Extracted text section start

Question

If one root of the equation $\left( l-m \right){{x}^{2}}+lx+1=0$ be double of the other root and if l be real, then $m\le \dfrac{a}{b}$ where a and b are integers. Find min(a,b)

Answer 1

Hint: Assume that the roots of the equation are $\alpha $ and $2\alpha $. Use the fact that the sum of the roots of the quadratic equation $a{{x}^{2}}+bx+c=0$ is $\dfrac{-b}{a}$ and the product of roots is $\dfrac{c}{a}$. Hence from two equations in $l,m$ and $\alpha $. One of the equations will be linear in $\alpha $ and the other equation will be quadratic in $\alpha $. Eliminate $\alpha $ from these two equations and hence form a quadratic in l. Use the fact that if the roots of the equation $a{{x}^{2}}+bx+c=0$ are real, then $D={{b}^{2}}-4ac\ge 0$. Hence find the range of values of m over which the above condition is possible. Hence find the value of a and b and hence find a+b.

Extracted text section end
Input data section start

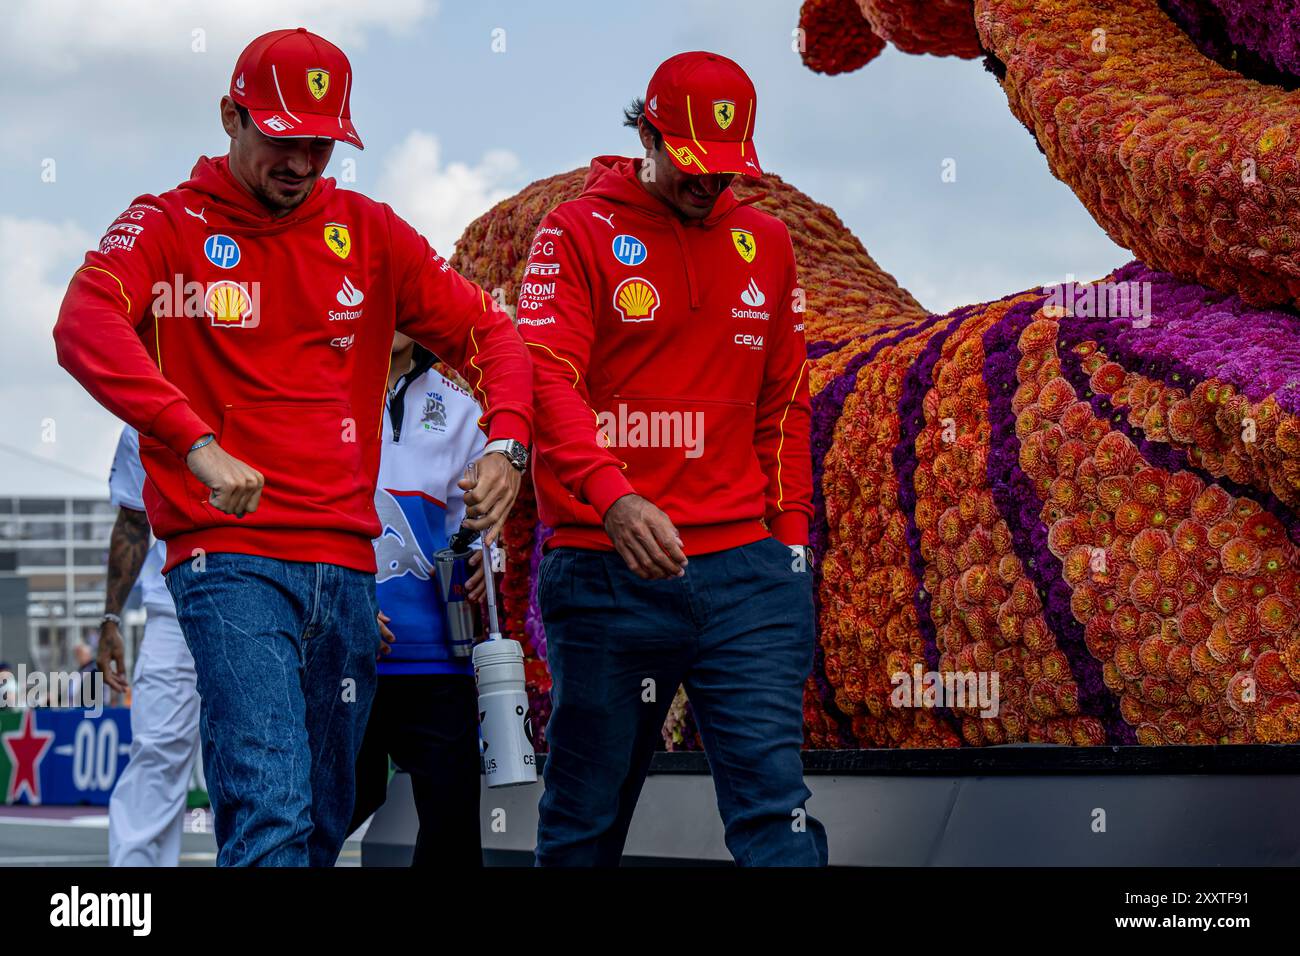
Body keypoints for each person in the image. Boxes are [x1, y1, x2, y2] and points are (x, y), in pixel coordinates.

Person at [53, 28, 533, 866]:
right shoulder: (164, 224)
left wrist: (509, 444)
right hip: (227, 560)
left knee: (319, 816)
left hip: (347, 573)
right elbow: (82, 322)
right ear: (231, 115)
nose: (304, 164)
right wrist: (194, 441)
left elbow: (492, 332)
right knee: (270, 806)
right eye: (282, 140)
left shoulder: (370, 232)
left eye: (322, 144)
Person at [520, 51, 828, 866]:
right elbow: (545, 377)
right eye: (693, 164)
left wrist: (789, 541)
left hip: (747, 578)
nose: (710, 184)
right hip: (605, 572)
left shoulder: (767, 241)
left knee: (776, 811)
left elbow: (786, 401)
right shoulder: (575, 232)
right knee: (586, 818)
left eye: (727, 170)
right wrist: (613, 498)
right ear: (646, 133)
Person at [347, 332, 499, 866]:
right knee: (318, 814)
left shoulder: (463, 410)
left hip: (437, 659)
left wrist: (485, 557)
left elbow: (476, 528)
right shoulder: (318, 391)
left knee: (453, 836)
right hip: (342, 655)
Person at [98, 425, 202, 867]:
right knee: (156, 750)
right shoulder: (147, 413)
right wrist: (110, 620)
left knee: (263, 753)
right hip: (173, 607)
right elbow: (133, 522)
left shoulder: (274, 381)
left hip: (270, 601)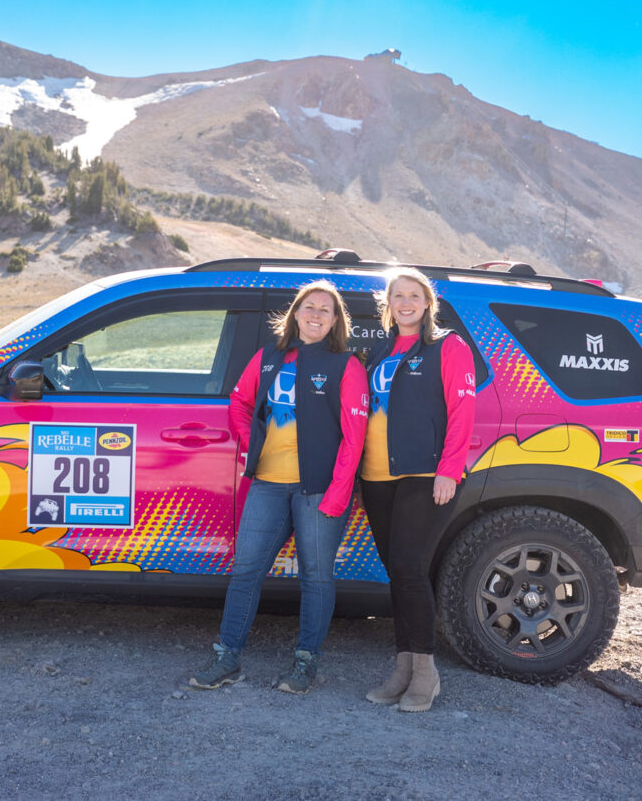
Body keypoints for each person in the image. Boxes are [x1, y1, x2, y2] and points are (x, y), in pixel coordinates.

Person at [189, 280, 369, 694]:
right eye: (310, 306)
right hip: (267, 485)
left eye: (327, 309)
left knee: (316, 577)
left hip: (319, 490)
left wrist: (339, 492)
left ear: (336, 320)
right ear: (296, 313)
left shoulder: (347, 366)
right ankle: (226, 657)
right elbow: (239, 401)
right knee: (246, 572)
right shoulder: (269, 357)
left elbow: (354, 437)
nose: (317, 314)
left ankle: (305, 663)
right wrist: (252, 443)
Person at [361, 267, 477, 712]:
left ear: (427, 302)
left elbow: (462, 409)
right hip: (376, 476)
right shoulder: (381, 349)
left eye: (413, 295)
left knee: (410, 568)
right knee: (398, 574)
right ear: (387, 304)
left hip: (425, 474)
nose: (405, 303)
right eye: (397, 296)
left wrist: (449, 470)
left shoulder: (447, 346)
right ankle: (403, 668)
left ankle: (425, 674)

Input data section end
Input data section start

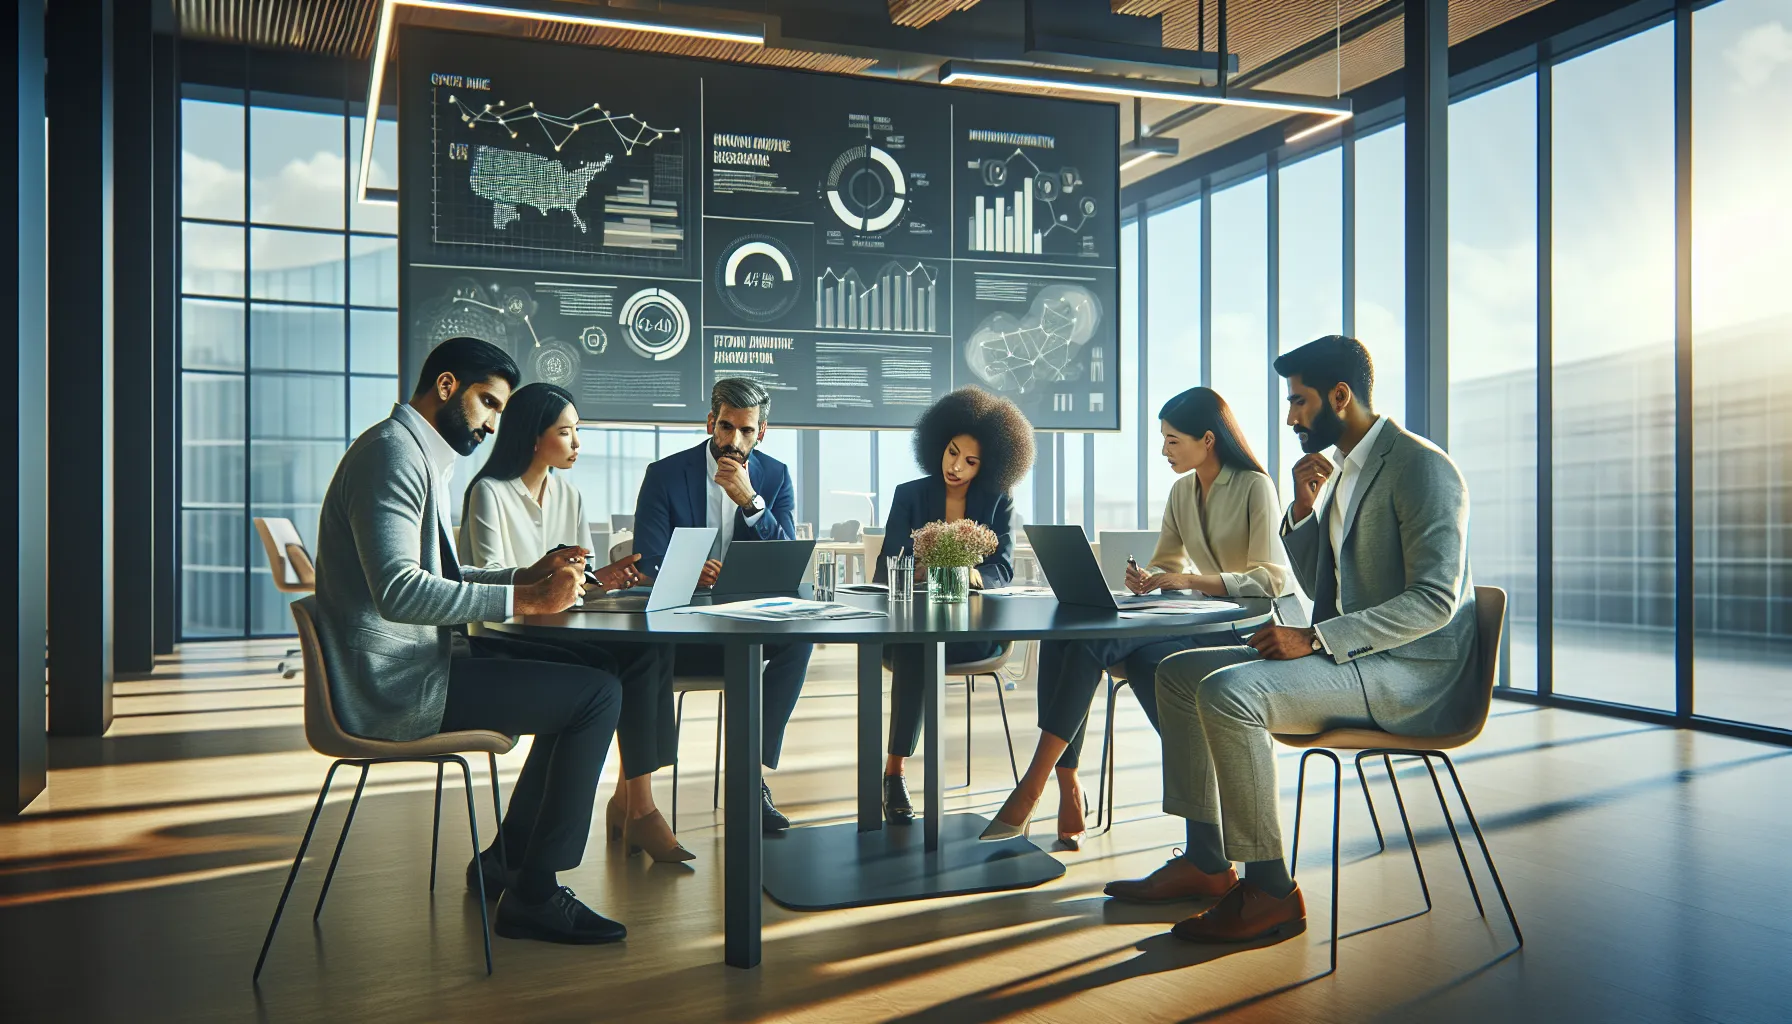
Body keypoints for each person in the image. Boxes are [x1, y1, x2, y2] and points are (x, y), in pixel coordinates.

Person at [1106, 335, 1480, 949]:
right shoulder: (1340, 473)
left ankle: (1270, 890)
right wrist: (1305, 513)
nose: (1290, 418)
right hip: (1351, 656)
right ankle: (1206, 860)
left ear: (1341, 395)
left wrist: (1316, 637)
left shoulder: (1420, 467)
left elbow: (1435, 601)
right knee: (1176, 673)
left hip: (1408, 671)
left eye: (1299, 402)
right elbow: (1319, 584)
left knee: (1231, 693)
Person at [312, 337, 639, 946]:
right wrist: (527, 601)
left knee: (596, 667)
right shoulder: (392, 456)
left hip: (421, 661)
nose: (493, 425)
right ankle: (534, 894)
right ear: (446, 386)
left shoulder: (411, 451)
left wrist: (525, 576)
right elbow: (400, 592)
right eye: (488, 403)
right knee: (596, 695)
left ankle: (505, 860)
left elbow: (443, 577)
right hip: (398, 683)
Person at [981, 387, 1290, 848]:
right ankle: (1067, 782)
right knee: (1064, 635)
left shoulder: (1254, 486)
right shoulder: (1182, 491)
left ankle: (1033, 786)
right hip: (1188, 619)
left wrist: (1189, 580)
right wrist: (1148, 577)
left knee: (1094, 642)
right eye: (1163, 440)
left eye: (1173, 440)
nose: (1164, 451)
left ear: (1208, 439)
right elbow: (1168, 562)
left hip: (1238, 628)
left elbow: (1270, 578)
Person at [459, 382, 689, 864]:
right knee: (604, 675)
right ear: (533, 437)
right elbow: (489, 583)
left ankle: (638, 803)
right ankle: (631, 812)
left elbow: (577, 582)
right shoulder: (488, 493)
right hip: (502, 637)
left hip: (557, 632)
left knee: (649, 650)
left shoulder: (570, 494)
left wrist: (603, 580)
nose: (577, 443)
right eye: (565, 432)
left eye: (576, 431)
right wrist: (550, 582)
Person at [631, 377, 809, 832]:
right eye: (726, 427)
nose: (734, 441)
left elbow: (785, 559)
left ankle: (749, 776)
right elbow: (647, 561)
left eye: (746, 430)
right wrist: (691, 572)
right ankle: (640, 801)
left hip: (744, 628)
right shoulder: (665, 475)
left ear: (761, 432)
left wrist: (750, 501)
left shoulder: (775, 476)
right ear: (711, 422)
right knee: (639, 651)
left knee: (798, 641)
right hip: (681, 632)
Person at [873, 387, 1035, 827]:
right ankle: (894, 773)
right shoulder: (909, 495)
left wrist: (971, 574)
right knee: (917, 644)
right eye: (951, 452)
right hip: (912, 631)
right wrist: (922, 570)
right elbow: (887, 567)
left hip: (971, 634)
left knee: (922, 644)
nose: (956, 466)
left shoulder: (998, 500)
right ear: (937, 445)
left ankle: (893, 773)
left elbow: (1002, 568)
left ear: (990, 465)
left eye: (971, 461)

Input data section end

**Exercise aim**
Extend the hint on the quadratic with one root double the other, shown above the listing, starting right after its final sentence.

**Answer space**
Complete step-by-step solution -
Let one root of the equation $\left( l-m \right){{x}^{2}}+lx+1=0$ be $\alpha $.
Hence the other root is $2\alpha $.
Now, we know that the sum of the roots of the quadratic equation $a{{x}^{2}}+bx+c=0$ is $\dfrac{-b}{a}$
Hence, we have
$\begin{align}
  & \alpha +2\alpha =\dfrac{-l}{l-m} \\
 & \Rightarrow 3\alpha =\dfrac{-l}{l-m} \\
\end{align}$
Dividing both sides by 3, we get
$\alpha =\dfrac{-l}{3\left( l-m \right)}\text{ ……………….. }\left( i \right)$
Also, we know that the product of the roots of the quadratic equation $a{{x}^{2}}+bx+c=0$ is $\dfrac{c}{a}$.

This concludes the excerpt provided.